Train tracks are an integral part of Johnson’s world. “Sunset,” a large painting, is an aerial view of a streetscape with train tracks twisting down the middle, almost like a roller coaster ride. Johnson uses the elevated tracks and trusses as a framing device, creating geometric shapes – Kelly compares it to abstract expressionist Richard Diebenkorn, known for presenting the world in geometric shapes.
The constructions, placed on pedestals in the gallery, can and should be viewed from all sides. They are like dollhouses of a grittier world, incorporating roofing material, wooden shards, clay, and other repurposed materials from Johnson’s large collection.
One large painting includes Frederick Douglas’s image.

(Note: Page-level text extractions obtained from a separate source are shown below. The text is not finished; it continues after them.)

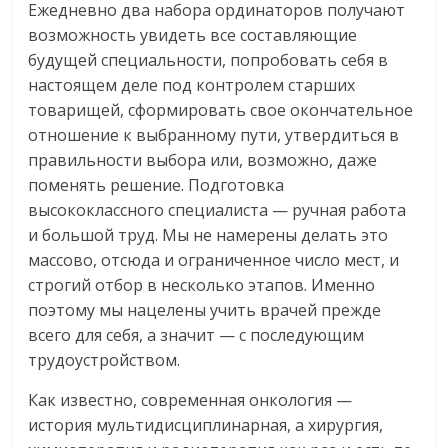
Ежедневно два набора ординаторов получают
возможность увидеть все составляющие
будущей специальности, попробовать себя в
настоящем деле под контролем старших
товарищей, сформировать свое окончательное
отношение к выбранному пути, утвердиться в
правильности выбора или, возможно, даже
поменять решение. Подготовка
высококлассного специалиста — ручная работа
и большой труд. Мы не намерены делать это
массово, отсюда и ограниченное число мест, и
строгий отбор в несколько этапов. Именно
поэтому мы нацелены учить врачей прежде
всего для себя, а значит — с последующим
трудоустройством.
Как известно, современная онкология —
история мультидисциплинарная, а хирургия,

From a sliver of newspaper, the following words can be deciphered: beaten, battle, African, incendiary, wives, homes, sustain.
In “Lynch Memory,” several Black men are seated as the silhouette of a hanging man dangles outside. “Detox” is scrawled on one wall. What, exactly, is the target for detox? In another, “REHAB” is printed on a door, and inside, a man is smoking. Looking at these desperate situations, one can understand the succor that comes from a smoke, a bottle, a hit.
“Storm Coming” is reminiscent of Hopper’s “Early Sunday Morning” with its red brick buildings under a bright blue sky, except that here we see a few Black men in hoodies, and “Trayvon” inscribed on the elevated train tracks. In “Saint Peter and Paul’s,” a white policeman has his eye on a Black man carrying a briefcase.
The title for “Who is Eligible” comes from text pasted on a building façade, partially painted over. So many of the people in Johnson’s tableaus seem to be waiting. Waiting for a bus, waiting while having a Coke against a graffitied wall. It is an existential waiting.
“What I love about Leroy is his I’ll-do-whatever-the-(expletive)-I-want approach,” says Kelly. “He manages to cherish the process of artmaking, while functioning as a disrupter. He has a reverence for the reality of the experience, and irreverence for art history.”